◆ Page-level text extractions:
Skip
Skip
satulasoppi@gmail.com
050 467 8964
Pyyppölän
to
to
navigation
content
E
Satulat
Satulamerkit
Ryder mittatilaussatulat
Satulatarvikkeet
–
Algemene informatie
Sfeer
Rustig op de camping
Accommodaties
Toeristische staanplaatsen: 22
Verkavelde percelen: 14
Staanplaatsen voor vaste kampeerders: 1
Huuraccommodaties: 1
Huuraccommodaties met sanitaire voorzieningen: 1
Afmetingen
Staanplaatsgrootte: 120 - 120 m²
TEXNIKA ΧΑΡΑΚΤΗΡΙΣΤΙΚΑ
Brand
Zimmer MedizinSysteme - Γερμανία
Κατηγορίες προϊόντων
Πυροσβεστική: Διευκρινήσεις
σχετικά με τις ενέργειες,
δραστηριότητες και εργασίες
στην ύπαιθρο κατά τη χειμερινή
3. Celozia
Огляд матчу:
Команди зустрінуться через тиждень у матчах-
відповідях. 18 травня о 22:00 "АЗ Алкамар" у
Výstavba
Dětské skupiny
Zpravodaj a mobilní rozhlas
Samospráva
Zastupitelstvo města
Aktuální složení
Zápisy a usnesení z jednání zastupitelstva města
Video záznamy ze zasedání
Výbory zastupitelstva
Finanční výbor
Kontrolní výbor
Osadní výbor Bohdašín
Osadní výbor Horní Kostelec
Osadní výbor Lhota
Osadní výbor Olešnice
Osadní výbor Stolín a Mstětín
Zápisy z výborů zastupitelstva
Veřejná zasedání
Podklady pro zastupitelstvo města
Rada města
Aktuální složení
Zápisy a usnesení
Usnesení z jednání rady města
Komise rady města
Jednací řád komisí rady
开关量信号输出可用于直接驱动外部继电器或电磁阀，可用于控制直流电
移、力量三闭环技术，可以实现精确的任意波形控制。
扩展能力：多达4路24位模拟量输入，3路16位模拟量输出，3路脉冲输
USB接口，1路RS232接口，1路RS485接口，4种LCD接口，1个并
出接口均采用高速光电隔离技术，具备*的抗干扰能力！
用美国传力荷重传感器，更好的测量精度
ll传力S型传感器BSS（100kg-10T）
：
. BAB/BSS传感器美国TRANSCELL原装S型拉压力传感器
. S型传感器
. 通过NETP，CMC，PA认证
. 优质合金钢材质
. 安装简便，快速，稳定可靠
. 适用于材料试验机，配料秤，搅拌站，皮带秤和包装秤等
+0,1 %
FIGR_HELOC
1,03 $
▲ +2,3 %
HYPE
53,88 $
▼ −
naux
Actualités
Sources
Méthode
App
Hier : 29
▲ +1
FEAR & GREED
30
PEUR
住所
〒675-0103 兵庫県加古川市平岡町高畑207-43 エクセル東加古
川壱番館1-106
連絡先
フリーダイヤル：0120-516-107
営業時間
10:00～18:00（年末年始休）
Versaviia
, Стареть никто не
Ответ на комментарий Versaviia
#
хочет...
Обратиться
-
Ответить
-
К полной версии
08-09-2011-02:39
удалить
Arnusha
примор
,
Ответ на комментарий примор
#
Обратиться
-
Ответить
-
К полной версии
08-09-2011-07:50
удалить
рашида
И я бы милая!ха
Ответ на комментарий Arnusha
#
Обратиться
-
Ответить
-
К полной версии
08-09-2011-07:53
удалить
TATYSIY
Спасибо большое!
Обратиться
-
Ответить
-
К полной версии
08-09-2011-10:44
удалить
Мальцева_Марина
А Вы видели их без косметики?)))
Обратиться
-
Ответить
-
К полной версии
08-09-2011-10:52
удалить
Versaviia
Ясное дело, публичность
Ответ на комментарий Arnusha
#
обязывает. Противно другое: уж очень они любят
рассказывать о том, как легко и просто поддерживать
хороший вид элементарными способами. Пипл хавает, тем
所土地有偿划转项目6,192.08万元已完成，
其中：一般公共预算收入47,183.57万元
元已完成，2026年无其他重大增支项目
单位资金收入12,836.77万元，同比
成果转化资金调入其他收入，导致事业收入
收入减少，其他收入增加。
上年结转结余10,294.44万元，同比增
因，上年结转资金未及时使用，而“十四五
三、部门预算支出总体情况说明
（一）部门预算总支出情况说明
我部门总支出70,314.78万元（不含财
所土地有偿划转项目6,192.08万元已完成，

◆ Directions: Give back the lines above exactly, from the one with "Ясное дело, публичность" through the last line.

◆ Output of the task:
Ясное дело, публичность
Ответ на комментарий Arnusha
#
обязывает. Противно другое: уж очень они любят
рассказывать о том, как легко и просто поддерживать
хороший вид элементарными способами. Пипл хавает, тем
所土地有偿划转项目6,192.08万元已完成，
其中：一般公共预算收入47,183.57万元
元已完成，2026年无其他重大增支项目
单位资金收入12,836.77万元，同比
成果转化资金调入其他收入，导致事业收入
收入减少，其他收入增加。
上年结转结余10,294.44万元，同比增
因，上年结转资金未及时使用，而“十四五
三、部门预算支出总体情况说明
（一）部门预算总支出情况说明
我部门总支出70,314.78万元（不含财
所土地有偿划转项目6,192.08万元已完成，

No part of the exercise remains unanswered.